Xynthia : dispositif hors norme pour un procès fleuve

Xynthia : dispositif hors norme pour un procès fleuve

JUSTICE – Le procès des anciens élus de La Faute-sur-Mer (Vendée) se tient depuis ce lundi au centre des congrès des Sables d’Olonne. Ce dernier a été transformé pour l'occasion en "annexe" du tribunal de grande instance de la ville.

A affaire exceptionnelle, organisation exceptionnelle. Le procès de la tempête Xynthia s’est ouvert ce  lundi après-midi aux Sables d’Olonne (Vendée), non pas au tribunal de grande instance de la ville, mais dans une salle de 1 200 m2 de son centre des congrès.

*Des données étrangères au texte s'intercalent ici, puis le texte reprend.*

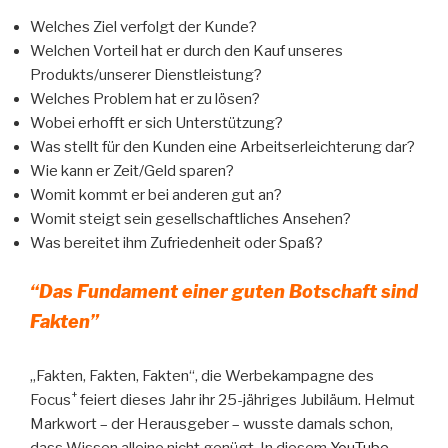
Welches Ziel verfolgt der Kunde?
Welchen Vorteil hat er durch den Kauf unseres
Produkts/unserer Dienstleistung?
Welches Problem hat er zu lösen?
Wobei erhofft er sich Unterstützung?
Was stellt für den Kunden eine Arbeitserleichterung dar?
Wie kann er Zeit/Geld sparen?
Womit kommt er bei anderen gut an?
Womit steigt sein gesellschaftliches Ansehen?
Was bereitet ihm Zufriedenheit oder Spaß?
“Das Fundament einer guten Botschaft sind
Fakten”
„Fakten, Fakten, Fakten“, die Werbekampagne des
+
Focus
feiert dieses Jahr ihr 25-jähriges Jubiläum. Helmut
Markwort – der Herausgeber – wusste damals schon,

Des écrans géants y retransmettent en direct les débats, et tous les protagonistes sont invités à s’exprimer dans des micros : 123 survivants ou proches de victimes, qui se sont constitués partie civile, sont présents. Près de 80 journalistes se sont aussi déplacés pour la première journée de ce procès, prévu pour durer cinq semaines.

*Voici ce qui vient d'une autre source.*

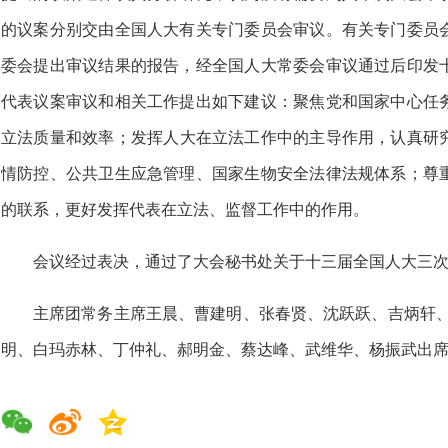
的议案分别交由全国人大有关专门委员会审议。有关专门委员
委会提出审议结果的报告，经全国人大常委会审议通过后印发
代表议案审议和相关工作提出如下建议：聚焦党和国家中心任
立法质量和效率；发挥人大在立法工作中的主导作用，认真研
情防控、公共卫生应急管理、国家生物安全法律法规体系；尊
的联系，更好发挥代表在立法、监督工作中的作用。
会议经过表决，通过了大会秘书处关于十三届全国人大三
主席团常务主席王晨、曹建明、张春贤、沈跃跃、吉炳轩、
明、白玛赤林、丁仲礼、郝明金、蔡达峰、武维华、杨振武出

"Pas une salle de spectacles"

Le lieu est donc "inhabituel", convient ainsi le président du tribunal correctionnel des Sables d’Olonne, mais ce n’est "certainement pas un lieu improvisé ou une salle de spectacles". Cette salle n’est "qu’une annexe au tribunal de grande instance", a rappelé Pascal Almy à l’ouverture du procès ; une mention d'ailleurs reprise par la banderole qui orne la façade du centre des congrès des Atlantes.

"La dignité, le calme et le respect doivent régner jusqu’à la fin des débats : il y aura certainement des moments éprouvants et des moments de tension… Chacun doit s’y préparer, si ce n’est pas déjà fait", insiste le magistrat. Le déplacement de son tribunal dans la "cuvette mortifère" de La Faute-sur-Mer, prévu dans dix jours, en sera assurément un...

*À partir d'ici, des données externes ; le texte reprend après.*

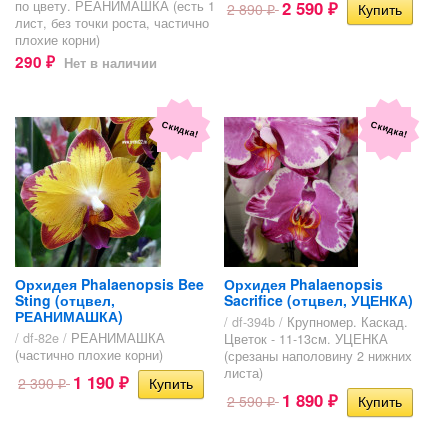
2 590
по цвету. РЕАНИМАШКА (есть 1
2 890
₽
₽
лист, без точки роста, частично
плохие корни)
290
Нет в наличии
₽
Скидка!
Скидка!
Орхидея Phalaenopsis Bee
Орхидея Phalaenopsis
Sting (отцвел,
Sacrifice (отцвел, УЦЕНКА)
РЕАНИМАШКА)
/ df-394b /
Крупномер. Каскад.
/ df-82e /
РЕАНИМАШКА
Цветок - 11-13см. УЦЕНКА
(частично плохие корни)
(срезаны наполовину 2 нижних
листа)
1 190
2 390
₽
₽
1 890
2 590
₽
₽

Une première journée de débats juridiques

En attendant, les premières heures d’audience du "procès Xynthia" n’ont pas réservé de grandes surprises. Les cinq prévenus jugés pour "homicides involontaires" et "mise en danger de la vie d’autrui" – dont l’ancien maire de La Faute-sur-Mer René Marratier – ont simplement eu à décliner leurs identités. Des vices de procédure ont également été soulevés par leurs avocats, comme celui d’Alain Jacobsoone, le directeur adjoint de la direction départementale des territoires et de la mer (DDTM) de Vendée, sur la compétence du tribunal correctionnel à statuer sur les dommages et intérêts des victimes.

Les faits qui lui sont reprochés – il est poursuivi pour ne pas avoir transmis les consignes du préfet à la mairie de la Faute la nuit du drame – relèveraient ainsi d’un tribunal administratif. "Cette première journée est consacrée à des débats juridiques, bien éloignée des malheurs [des parties civiles]", convient aussi l’un des avocats de René Marratier, qui plaide dans le même sens. "Mais ces débats ne sont pas imposés par la défense, mais par la loi."